В самом деле, я не могла себе представить, что найдется такой мужчина, настолько я казалась себе непривлекательной по сравнению с другими девушками, которых я знала. Я ненавидела свои круглые розовые щеки и жесткие черные кудряшки, которые никогда не превратятся в шелковистые локоны, сколько их не разглаживай щеткой, но будут торчать во все стороны, как вереск.
— Ерунда. Ты обязательно выйдешь замуж, — сказала леди Монтдор. — Только помни, любовь не может длиться долго. Любовь всегда проходит, но, если ты выйдешь замуж за все это, ты обеспечишь свою жизнь. Не забывай, однажды ты состаришься и поймешь, как важно женщине иметь хотя бы пару приличных бриллиантовых серег. Женщина моего возраста нуждается в алмазах, они дают искру. Иначе за ужином тебе придется сидеть только рядом с самыми незначительными людьми.
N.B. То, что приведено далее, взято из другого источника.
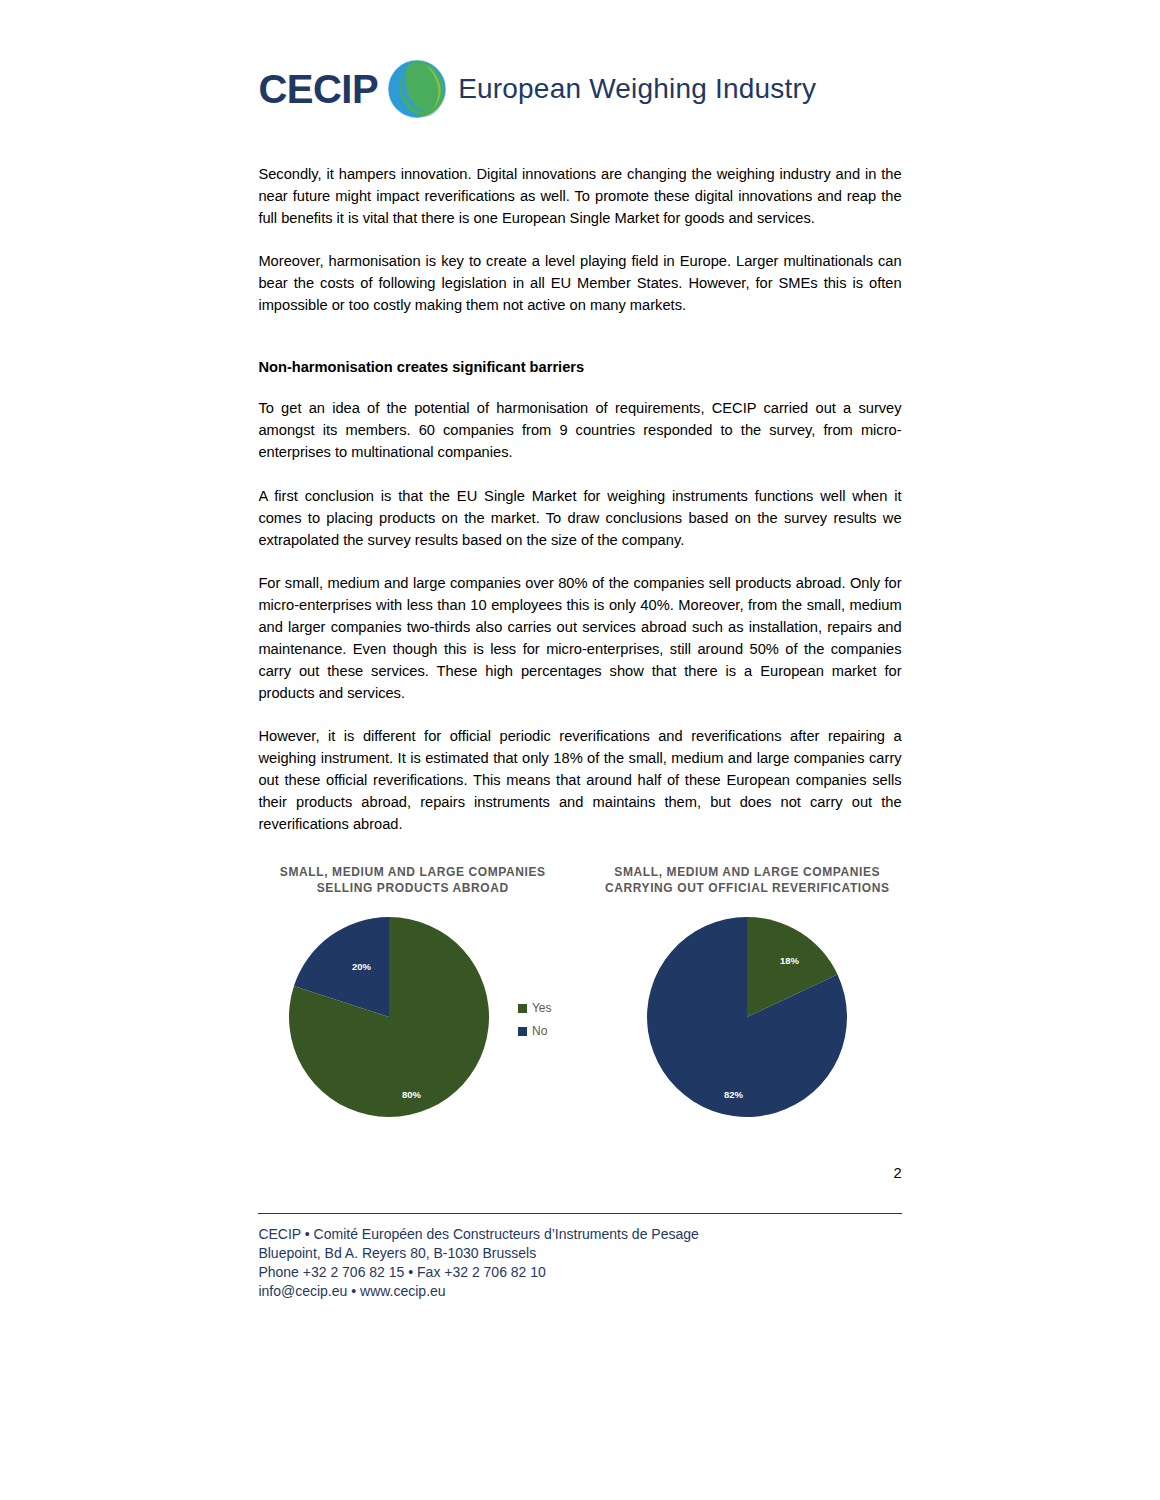CECIP
European Weighing Industry
Secondly, it hampers innovation. Digital innovations are changing the weighing industry and in the near future might impact reverifications as well. To promote these digital innovations and reap the full benefits it is vital that there is one European Single Market for goods and services.
Moreover, harmonisation is key to create a level playing field in Europe. Larger multinationals can bear the costs of following legislation in all EU Member States. However, for SMEs this is often impossible or too costly making them not active on many markets.
Non-harmonisation creates significant barriers
To get an idea of the potential of harmonisation of requirements, CECIP carried out a survey amongst its members. 60 companies from 9 countries responded to the survey, from micro-enterprises to multinational companies.
A first conclusion is that the EU Single Market for weighing instruments functions well when it comes to placing products on the market. To draw conclusions based on the survey results we extrapolated the survey results based on the size of the company.
For small, medium and large companies over 80% of the companies sell products abroad. Only for micro-enterprises with less than 10 employees this is only 40%. Moreover, from the small, medium and larger companies two-thirds also carries out services abroad such as installation, repairs and maintenance. Even though this is less for micro-enterprises, still around 50% of the companies carry out these services. These high percentages show that there is a European market for products and services.
However, it is different for official periodic reverifications and reverifications after repairing a weighing instrument. It is estimated that only 18% of the small, medium and large companies carry out these official reverifications. This means that around half of these European companies sells their products abroad, repairs instruments and maintains them, but does not carry out the reverifications abroad.
Small, medium and large companies selling products abroad
20% 80%
Yes
No
Small, medium and large companies carrying out official reverifications
18% 82%
2
CECIP • Comité Européen des Constructeurs d’Instruments de Pesage
Bluepoint, Bd A. Reyers 80, B-1030 Brussels
Phone +32 2 706 82 15 • Fax +32 2 706 82 10
info@cecip.eu • www.cecip.eu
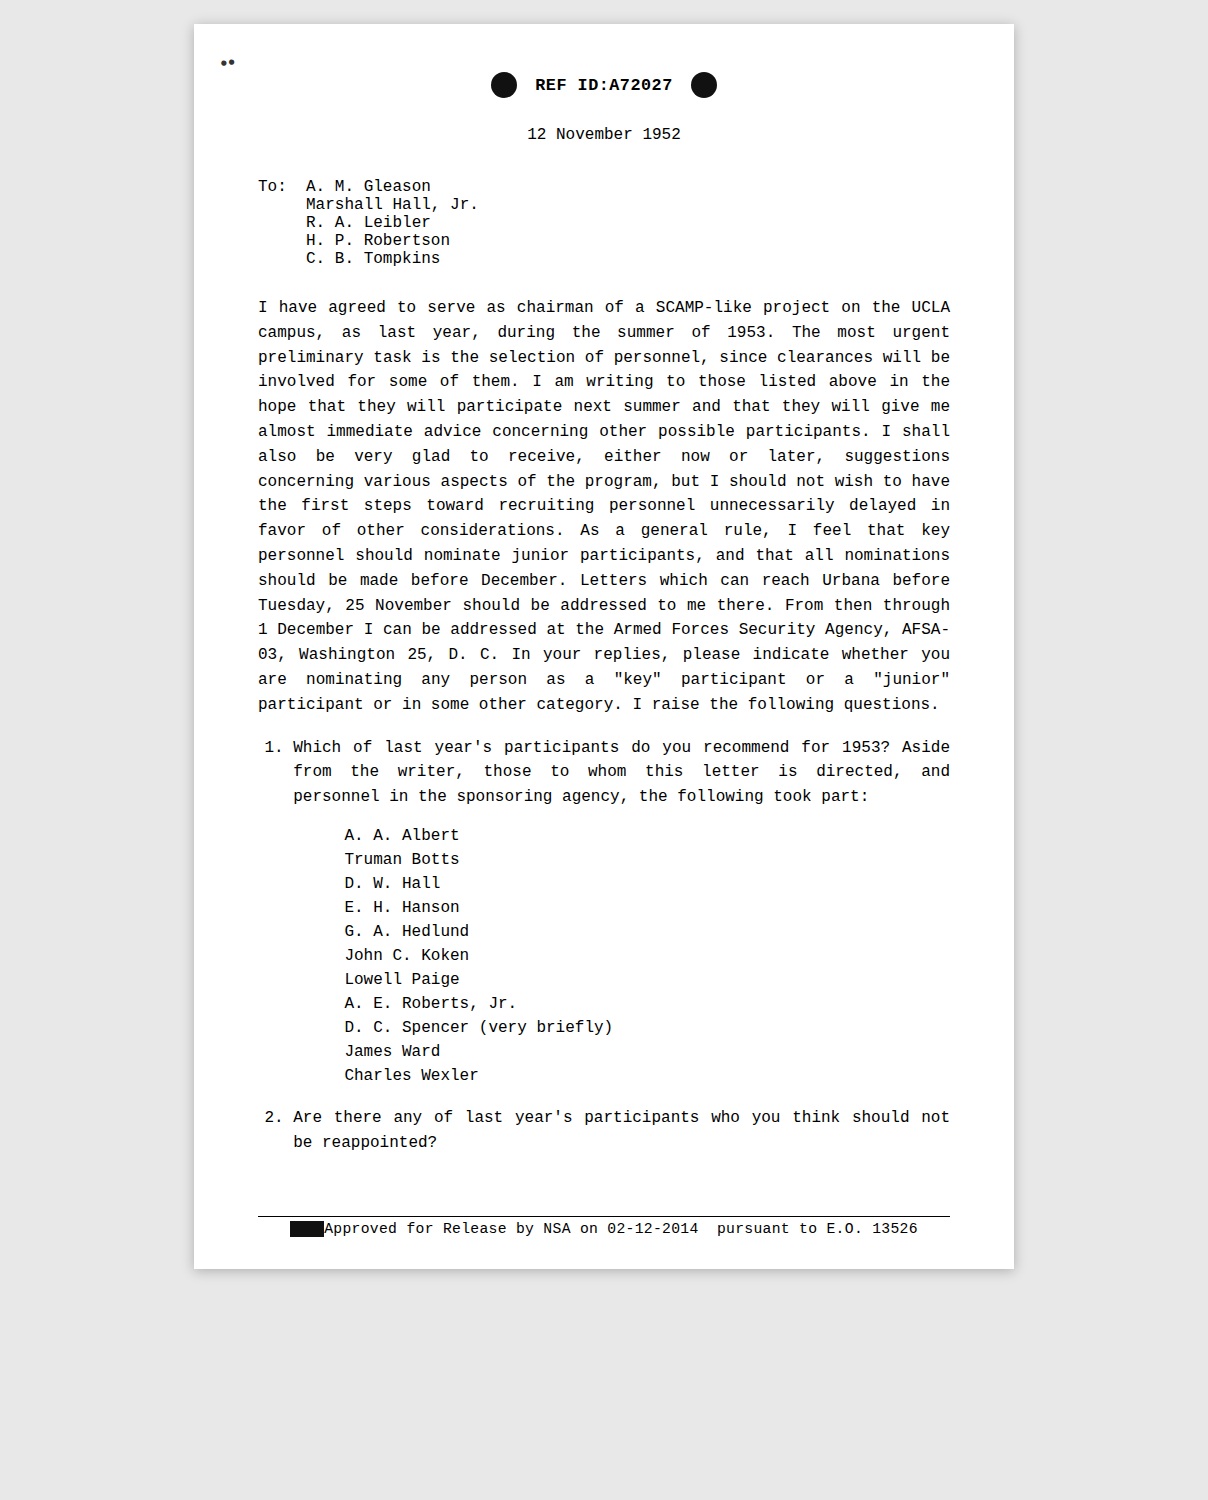••
REF ID:A72027
12 November 1952
To:
A. M. Gleason
Marshall Hall, Jr.
R. A. Leibler
H. P. Robertson
C. B. Tompkins
I have agreed to serve as chairman of a SCAMP-like project on the UCLA campus, as last year, during the summer of 1953. The most urgent preliminary task is the selection of personnel, since clearances will be involved for some of them. I am writing to those listed above in the hope that they will participate next summer and that they will give me almost immediate advice concerning other possible participants. I shall also be very glad to receive, either now or later, suggestions concerning various aspects of the program, but I should not wish to have the first steps toward recruiting personnel unnecessarily delayed in favor of other considerations. As a general rule, I feel that key personnel should nominate junior participants, and that all nominations should be made before December. Letters which can reach Urbana before Tuesday, 25 November should be addressed to me there. From then through 1 December I can be addressed at the Armed Forces Security Agency, AFSA-03, Washington 25, D. C. In your replies, please indicate whether you are nominating any person as a "key" participant or a "junior" participant or in some other category. I raise the following questions.
Which of last year's participants do you recommend for 1953? Aside from the writer, those to whom this letter is directed, and personnel in the sponsoring agency, the following took part:
A. A. Albert
Truman Botts
D. W. Hall
E. H. Hanson
G. A. Hedlund
John C. Koken
Lowell Paige
A. E. Roberts, Jr.
D. C. Spencer (very briefly)
James Ward
Charles Wexler
Are there any of last year's participants who you think should not be reappointed?
Approved for Release by NSA on 02-12-2014 pursuant to E.O. 13526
На всю оставшуюся жизнь. Не очень хорошая перспектива, ты понимаешь. Конечно, — добавила она машинально, — мне повезло, у меня была любовь впридачу ко всему этому. Но так почти не бывает, и когда для тебя наступит момент выбирать, просто вспомни мои слова. Я полагаю, Фанни, тебе пора идти, чтобы успеть на поезд. Если встретишь Малыша, пришли его, пожалуйста, ко мне сюда. Полли, я хочу обсудить с ним званый обед на следующей неделе. До свидания, Фанни.
По пути вниз мы действительно столкнулись с Малышом.
— Мама хочет вас видеть, — сказала Полли, направив на него серьезный синий взгляд.
Он положил руку ей на плечо, массируя его большим пальцем.
— Да, — сказал он, — это по поводу обеда, я полагаю. Ты будешь на нем присутствовать, девочка?
— Думаю, да. Я остаюсь пока здесь, вы знаете.
— Не могу сказать, что многого жду от него. У твоей матери какие-то либеральные идеи по размещению гостей. Прошлый вечер за столом был просто анархическим шабашем. Я даже сгоряча сказал Соне, что она не должна приглашать гостей, если не может с ними справиться.
Фраза, которую я часто слышала от тети Эмили в отношении животных.